“È capace che vengono stasera sti gran cornuti”. Era una calda notte dello scorso luglio e Salvatore Vallelunga, parlando al telefono, non riusciva a nascondere il terrore. I Carabinieri avevano appena smantellato il vicino clan di Resuttana e lui, affiliato alla cosca di Carini, sentiva che il suo turno si stava avvicinando. Quella paura, intercettata dagli investigatori, era profetica. Oggi si è trasformata in una dura realtà: una condanna a 10 anni di carcere per lui e pene pesanti per altri membri del clan.
Si è chiuso così, davanti al giudice per l’udienza preliminare di Palermo, il primo capitolo del processo nato dal blitz dei Carabinieri dello scorso gennaio. Il giudice ha accolto in pieno la ricostruzione del pubblico ministero della DDA, Giovanni Antoci, condannando a 12 anni Giuseppe Passalacqua e infliggendo una pena totale di 18 anni da scontare a Sergio Giannusa.
L’indagine aveva fatto luce su un pericoloso mix che governava il mandamento di Carini, un’alleanza tra la vecchia guardia e le nuove leve. Da un lato, un uomo del calibro di Sergio Giannusa, storico braccio destro del capomafia di Resuttana, Salvo Genova. Dall’altro, giovani rampanti come John Pipitone (il cui processo prosegue con rito ordinario), figlio del boss ergastolano Giovan Battista Pipitone, che avrebbe cercato di ereditare il ruolo di comando forte del suo cognome.

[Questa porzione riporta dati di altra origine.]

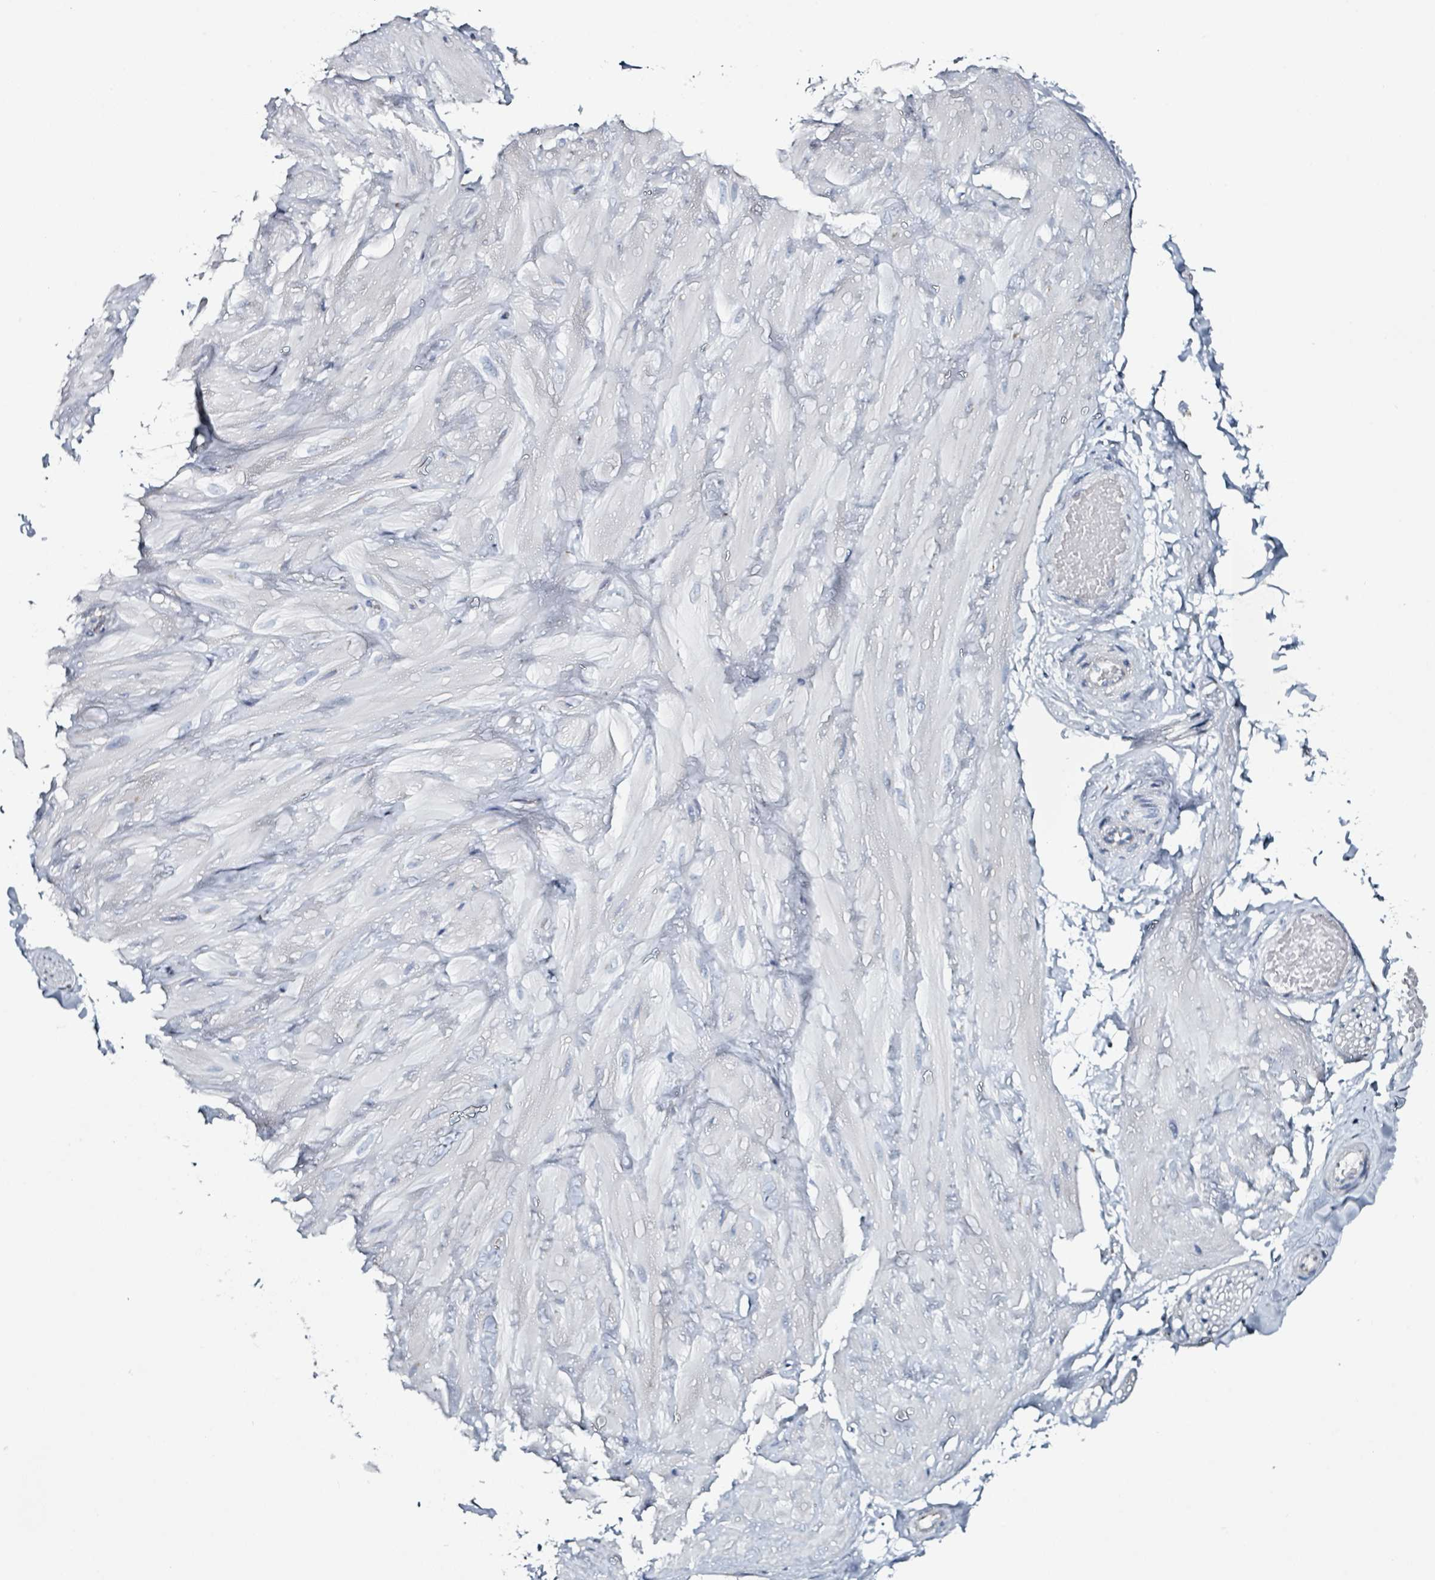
{"staining": {"intensity": "negative", "quantity": "none", "location": "none"}, "tissue": "adipose tissue", "cell_type": "Adipocytes", "image_type": "normal", "snomed": [{"axis": "morphology", "description": "Normal tissue, NOS"}, {"axis": "topography", "description": "Adipose tissue"}, {"axis": "topography", "description": "Vascular tissue"}, {"axis": "topography", "description": "Peripheral nerve tissue"}], "caption": "Human adipose tissue stained for a protein using immunohistochemistry demonstrates no positivity in adipocytes.", "gene": "B3GAT3", "patient": {"sex": "male", "age": 25}}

Le intercettazioni sono state la chiave per scardinare il sistema e per capire la mentalità del gruppo. La conversazione di Salvatore Vallelunga è un documento eccezionale, la fotografia della paranoia di un clan che si sente braccato. “Stanotte l’opera c’è stata… a tutti quelli di là e ora incominciano con qua”, diceva, temendo le foto delle telecamere di sorveglianza. Raccontava anche del consiglio del padre (Vincenzo Vallelunga, poi deceduto), che gli aveva suggerito di fuggire a Favignana per scampare all’arresto imminente.
Quelle parole, che all’epoca erano la cronaca di una paura, oggi suonano come la cronaca di un destino segnato. La risposta dello Stato, che tanto temevano, è arrivata puntuale. La sentenza di oggi ha smantellato un altro pezzo di Cosa Nostra, neutralizzando un pericoloso asse tra i mandamenti di Carini e Palermo e confermando che, per chi sceglie la via della mafia, la notte della cattura, prima o poi, arriva sempre.